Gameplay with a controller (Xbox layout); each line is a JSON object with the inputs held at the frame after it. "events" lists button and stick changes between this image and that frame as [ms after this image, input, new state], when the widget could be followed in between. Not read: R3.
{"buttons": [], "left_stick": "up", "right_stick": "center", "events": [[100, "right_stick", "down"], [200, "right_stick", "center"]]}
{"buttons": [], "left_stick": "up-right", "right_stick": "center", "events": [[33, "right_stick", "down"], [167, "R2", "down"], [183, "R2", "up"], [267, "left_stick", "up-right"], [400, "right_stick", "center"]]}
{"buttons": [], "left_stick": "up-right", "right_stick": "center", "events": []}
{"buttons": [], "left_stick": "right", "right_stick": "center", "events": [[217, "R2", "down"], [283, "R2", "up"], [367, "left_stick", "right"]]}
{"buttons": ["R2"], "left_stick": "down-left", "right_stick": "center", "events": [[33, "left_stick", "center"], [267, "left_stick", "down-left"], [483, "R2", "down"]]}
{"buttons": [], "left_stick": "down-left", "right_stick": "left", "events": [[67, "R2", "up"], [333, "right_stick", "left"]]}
===
YOUR ASSIGNMENT:
Repeat the whole listing, keeping every word exact.

THE COMPLETED TASK:
Gameplay with a controller (Xbox layout); each line is a JSON object with the inputs held at the frame after it. "events" lists button and stick changes between this image and that frame as [ms after this image, input, new state], when the widget could be followed in between. Not read: R3.
{"buttons": [], "left_stick": "up", "right_stick": "center", "events": [[100, "right_stick", "down"], [200, "right_stick", "center"]]}
{"buttons": [], "left_stick": "up-right", "right_stick": "center", "events": [[33, "right_stick", "down"], [167, "R2", "down"], [183, "R2", "up"], [267, "left_stick", "up-right"], [400, "right_stick", "center"]]}
{"buttons": [], "left_stick": "up-right", "right_stick": "center", "events": []}
{"buttons": [], "left_stick": "right", "right_stick": "center", "events": [[217, "R2", "down"], [283, "R2", "up"], [367, "left_stick", "right"]]}
{"buttons": ["R2"], "left_stick": "down-left", "right_stick": "center", "events": [[33, "left_stick", "center"], [267, "left_stick", "down-left"], [483, "R2", "down"]]}
{"buttons": [], "left_stick": "down-left", "right_stick": "left", "events": [[67, "R2", "up"], [333, "right_stick", "left"]]}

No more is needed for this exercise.